— Start —

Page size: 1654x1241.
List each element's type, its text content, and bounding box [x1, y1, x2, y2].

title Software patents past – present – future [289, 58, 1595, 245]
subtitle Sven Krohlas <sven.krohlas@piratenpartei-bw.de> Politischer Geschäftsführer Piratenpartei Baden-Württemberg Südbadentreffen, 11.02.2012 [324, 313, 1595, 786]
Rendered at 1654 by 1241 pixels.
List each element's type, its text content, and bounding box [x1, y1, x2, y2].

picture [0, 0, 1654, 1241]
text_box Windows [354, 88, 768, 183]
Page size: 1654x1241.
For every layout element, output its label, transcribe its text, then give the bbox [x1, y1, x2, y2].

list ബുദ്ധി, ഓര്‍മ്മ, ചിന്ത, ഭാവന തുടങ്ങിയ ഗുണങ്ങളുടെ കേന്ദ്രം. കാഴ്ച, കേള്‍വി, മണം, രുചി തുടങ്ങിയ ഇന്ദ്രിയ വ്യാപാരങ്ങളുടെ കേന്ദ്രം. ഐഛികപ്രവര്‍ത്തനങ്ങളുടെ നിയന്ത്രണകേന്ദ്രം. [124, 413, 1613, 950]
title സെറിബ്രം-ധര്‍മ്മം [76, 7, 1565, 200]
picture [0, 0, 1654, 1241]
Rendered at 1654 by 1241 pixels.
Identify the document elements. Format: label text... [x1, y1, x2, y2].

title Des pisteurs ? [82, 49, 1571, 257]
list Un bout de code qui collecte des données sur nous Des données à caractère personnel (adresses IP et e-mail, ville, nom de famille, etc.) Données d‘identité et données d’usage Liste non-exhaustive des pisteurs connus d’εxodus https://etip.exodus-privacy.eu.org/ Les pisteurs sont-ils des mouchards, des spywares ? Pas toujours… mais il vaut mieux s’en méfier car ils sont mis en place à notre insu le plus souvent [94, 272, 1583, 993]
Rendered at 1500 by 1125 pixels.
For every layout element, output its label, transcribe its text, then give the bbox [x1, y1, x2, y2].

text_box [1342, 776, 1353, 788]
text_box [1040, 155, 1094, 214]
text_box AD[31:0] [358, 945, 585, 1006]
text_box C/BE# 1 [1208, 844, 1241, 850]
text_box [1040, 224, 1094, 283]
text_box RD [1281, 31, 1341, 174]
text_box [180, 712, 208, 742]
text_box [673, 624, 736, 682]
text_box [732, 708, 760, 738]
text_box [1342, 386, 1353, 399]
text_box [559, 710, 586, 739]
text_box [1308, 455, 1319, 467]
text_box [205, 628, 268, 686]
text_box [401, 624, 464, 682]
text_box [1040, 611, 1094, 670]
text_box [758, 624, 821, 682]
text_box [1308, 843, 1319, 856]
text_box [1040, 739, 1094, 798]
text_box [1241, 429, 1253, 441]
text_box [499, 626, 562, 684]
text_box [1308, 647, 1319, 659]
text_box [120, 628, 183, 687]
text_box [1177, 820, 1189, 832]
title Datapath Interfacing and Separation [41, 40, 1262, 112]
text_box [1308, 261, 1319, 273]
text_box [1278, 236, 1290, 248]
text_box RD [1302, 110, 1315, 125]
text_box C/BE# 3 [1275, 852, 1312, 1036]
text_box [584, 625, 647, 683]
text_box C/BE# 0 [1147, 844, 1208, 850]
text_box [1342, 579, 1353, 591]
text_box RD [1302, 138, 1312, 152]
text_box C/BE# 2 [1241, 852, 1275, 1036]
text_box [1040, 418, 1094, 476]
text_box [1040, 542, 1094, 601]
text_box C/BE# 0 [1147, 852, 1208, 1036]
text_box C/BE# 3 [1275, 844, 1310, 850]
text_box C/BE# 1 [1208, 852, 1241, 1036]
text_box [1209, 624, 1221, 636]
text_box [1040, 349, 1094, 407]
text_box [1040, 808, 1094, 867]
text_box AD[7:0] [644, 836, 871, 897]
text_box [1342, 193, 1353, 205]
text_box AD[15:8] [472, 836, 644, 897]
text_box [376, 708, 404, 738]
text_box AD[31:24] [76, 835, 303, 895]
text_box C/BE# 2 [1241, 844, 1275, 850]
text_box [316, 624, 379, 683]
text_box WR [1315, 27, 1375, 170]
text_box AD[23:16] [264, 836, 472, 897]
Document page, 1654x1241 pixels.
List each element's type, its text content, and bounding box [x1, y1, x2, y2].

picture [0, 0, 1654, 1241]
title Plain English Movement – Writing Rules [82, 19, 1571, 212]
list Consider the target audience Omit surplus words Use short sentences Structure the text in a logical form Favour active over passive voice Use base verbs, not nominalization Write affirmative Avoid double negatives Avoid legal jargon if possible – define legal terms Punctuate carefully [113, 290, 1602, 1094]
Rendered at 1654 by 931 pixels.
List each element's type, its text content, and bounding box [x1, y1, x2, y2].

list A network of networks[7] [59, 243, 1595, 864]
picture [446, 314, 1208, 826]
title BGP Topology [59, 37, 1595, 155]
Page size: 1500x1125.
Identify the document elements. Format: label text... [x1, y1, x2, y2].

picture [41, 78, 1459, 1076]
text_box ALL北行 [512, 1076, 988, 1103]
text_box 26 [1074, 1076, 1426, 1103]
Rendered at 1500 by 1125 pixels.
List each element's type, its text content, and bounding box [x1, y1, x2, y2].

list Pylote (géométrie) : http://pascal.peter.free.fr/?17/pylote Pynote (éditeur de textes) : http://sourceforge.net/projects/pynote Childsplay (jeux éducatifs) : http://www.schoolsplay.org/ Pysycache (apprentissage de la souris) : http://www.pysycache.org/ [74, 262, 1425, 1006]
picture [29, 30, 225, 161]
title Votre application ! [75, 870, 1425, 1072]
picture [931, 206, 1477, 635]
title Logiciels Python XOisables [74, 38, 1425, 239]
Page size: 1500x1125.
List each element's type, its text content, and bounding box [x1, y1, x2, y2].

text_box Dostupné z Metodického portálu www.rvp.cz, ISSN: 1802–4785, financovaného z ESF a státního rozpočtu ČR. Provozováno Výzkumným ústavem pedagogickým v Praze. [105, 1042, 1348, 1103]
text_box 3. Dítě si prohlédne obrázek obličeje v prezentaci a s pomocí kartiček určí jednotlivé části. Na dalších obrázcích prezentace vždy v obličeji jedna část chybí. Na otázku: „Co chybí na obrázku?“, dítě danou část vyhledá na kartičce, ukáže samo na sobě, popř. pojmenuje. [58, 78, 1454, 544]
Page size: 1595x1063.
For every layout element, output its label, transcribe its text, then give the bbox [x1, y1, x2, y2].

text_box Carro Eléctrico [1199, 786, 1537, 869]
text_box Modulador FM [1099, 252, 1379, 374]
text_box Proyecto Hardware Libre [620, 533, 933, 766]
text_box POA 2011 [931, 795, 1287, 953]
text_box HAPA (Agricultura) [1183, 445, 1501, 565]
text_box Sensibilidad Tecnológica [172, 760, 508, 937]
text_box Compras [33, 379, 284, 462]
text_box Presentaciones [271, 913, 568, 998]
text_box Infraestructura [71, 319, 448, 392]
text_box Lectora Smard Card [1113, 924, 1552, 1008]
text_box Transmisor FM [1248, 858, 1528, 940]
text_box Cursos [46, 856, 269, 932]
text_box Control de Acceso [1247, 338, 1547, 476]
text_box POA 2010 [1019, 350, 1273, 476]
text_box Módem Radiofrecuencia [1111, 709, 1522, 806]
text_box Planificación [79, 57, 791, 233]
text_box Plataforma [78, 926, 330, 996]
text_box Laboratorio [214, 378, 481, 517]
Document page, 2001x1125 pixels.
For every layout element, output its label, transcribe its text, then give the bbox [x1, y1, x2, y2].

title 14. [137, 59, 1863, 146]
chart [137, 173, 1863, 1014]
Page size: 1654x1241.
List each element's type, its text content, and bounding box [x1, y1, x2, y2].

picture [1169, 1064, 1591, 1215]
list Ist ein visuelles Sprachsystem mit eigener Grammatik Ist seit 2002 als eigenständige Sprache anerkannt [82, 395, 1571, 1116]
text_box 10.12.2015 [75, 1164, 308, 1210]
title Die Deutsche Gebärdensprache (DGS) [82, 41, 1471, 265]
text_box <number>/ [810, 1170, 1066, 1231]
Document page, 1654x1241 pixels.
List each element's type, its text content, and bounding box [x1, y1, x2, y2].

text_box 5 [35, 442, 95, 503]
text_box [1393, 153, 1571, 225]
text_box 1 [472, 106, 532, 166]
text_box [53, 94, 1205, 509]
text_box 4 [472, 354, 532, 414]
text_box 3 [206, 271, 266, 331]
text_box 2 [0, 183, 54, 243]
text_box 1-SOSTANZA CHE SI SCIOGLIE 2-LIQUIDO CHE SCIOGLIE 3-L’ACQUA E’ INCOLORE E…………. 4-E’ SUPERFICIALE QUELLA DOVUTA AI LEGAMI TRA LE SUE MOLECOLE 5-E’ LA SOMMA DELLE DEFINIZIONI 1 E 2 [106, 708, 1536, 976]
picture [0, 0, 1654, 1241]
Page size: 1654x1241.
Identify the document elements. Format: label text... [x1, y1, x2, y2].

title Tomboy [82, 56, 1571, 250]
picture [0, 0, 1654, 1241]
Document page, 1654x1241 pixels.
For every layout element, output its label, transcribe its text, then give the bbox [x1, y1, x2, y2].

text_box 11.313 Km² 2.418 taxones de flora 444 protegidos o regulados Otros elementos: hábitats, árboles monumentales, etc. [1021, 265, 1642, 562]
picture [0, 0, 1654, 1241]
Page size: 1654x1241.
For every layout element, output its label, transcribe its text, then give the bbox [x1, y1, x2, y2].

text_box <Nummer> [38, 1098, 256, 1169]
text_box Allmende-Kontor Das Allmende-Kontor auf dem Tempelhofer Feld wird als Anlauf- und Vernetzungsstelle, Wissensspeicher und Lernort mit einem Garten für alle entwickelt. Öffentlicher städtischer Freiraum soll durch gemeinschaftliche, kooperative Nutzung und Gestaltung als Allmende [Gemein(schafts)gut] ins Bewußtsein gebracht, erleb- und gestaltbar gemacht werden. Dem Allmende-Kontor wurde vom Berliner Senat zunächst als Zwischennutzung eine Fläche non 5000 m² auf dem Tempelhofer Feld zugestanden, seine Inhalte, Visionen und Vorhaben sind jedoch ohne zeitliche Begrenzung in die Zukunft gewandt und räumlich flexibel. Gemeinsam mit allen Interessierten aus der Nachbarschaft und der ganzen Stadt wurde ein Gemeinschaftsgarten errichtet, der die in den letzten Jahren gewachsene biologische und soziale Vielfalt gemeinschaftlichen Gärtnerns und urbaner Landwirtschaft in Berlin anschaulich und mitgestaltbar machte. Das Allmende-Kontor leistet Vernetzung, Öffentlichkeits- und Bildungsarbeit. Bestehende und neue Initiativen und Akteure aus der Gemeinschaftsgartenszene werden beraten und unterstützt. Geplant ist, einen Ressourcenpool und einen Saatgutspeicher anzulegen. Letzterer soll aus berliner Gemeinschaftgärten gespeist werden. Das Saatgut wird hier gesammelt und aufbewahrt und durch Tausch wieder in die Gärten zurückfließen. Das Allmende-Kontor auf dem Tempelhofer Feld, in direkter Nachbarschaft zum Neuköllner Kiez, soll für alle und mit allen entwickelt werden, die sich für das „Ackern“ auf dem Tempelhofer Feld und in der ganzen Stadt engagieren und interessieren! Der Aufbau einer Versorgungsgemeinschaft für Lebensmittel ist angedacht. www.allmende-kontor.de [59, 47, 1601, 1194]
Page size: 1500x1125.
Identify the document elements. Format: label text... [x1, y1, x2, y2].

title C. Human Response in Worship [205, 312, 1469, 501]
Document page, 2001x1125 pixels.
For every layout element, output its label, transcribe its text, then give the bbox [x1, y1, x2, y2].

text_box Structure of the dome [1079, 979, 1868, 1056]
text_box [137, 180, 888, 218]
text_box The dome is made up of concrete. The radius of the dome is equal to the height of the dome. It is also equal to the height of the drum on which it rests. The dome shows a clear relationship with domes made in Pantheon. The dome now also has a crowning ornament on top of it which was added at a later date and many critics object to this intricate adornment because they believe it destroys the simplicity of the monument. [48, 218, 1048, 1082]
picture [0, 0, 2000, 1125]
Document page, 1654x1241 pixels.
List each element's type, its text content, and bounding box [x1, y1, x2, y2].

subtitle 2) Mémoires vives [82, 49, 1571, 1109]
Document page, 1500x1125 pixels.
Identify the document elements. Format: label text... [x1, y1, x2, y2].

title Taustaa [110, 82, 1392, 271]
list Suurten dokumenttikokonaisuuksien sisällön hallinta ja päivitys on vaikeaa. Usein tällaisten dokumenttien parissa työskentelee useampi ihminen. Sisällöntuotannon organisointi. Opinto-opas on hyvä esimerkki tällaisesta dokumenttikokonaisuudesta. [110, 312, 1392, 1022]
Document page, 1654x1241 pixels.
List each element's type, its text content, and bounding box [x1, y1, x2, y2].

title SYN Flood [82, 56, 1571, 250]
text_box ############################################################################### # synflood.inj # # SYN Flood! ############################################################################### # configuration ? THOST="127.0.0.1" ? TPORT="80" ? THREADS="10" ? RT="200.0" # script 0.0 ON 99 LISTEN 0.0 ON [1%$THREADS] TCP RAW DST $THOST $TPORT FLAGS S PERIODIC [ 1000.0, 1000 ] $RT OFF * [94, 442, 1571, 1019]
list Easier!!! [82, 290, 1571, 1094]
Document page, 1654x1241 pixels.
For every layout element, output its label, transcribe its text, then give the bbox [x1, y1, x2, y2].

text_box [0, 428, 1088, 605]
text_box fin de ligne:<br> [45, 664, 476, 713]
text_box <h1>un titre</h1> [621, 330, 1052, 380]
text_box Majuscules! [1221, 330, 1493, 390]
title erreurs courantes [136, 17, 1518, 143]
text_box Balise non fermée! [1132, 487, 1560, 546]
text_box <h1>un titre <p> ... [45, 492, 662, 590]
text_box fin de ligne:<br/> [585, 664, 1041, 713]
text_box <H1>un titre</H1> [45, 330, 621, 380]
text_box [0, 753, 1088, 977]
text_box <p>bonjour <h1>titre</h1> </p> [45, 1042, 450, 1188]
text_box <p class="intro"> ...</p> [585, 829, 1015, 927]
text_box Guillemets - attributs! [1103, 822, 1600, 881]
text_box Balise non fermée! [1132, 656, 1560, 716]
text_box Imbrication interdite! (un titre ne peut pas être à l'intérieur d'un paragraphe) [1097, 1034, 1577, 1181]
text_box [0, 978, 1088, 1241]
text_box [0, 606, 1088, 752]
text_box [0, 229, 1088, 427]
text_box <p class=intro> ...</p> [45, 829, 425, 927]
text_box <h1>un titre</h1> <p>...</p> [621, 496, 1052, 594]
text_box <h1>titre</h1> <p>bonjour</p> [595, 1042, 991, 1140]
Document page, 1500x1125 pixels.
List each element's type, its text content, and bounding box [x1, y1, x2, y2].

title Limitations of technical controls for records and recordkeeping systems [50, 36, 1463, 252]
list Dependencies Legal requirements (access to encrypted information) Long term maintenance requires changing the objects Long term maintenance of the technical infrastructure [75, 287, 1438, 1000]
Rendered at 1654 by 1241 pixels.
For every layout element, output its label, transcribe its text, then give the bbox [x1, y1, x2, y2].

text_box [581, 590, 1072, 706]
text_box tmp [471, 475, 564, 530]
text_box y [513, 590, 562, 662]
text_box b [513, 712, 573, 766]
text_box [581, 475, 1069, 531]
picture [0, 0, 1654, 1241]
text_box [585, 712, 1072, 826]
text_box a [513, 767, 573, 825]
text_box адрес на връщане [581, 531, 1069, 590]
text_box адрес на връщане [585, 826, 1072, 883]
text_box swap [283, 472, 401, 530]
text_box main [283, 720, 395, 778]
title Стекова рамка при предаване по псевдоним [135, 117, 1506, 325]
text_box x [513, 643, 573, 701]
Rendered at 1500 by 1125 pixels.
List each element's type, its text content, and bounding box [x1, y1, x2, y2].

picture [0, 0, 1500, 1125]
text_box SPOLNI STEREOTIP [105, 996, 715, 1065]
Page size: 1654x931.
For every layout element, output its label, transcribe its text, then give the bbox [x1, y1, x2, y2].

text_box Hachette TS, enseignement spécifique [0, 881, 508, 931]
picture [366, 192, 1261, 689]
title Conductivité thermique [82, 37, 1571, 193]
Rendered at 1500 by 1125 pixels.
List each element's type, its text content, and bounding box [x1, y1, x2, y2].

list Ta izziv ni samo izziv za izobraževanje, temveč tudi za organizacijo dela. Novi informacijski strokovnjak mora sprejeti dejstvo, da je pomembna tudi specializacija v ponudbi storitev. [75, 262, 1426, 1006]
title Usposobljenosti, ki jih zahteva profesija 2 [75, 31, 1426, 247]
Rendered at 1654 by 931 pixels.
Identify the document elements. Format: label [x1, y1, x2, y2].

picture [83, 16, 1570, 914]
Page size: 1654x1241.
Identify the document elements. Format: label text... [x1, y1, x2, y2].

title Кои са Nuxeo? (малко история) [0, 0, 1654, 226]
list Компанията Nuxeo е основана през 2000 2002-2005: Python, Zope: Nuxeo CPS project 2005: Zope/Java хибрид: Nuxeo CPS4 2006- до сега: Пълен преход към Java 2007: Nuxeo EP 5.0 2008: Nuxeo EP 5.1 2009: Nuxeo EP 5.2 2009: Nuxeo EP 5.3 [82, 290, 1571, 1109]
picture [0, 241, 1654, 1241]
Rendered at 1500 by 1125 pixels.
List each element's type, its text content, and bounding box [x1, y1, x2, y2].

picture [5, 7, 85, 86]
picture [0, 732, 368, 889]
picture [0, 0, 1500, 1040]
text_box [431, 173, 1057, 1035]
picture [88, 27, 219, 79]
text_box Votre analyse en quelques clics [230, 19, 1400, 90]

— End —

Set exercise: Rewrite the rows from the first line through the line containing "subtitle Sven Krohlas", changing "bounding box" to "enclosing rectangle" and leaving everything else the same.

In response:
Page size: 1654x1241.
List each element's type, its text content, and enclosing rectangle [x1, y1, x2, y2].

title Software patents past – present – future [289, 58, 1595, 245]
subtitle Sven Krohlas <sven.krohlas@piratenpartei-bw.de> Politischer Geschäftsführer Piratenpartei Baden-Württemberg Südbadentreffen, 11.02.2012 [324, 313, 1595, 786]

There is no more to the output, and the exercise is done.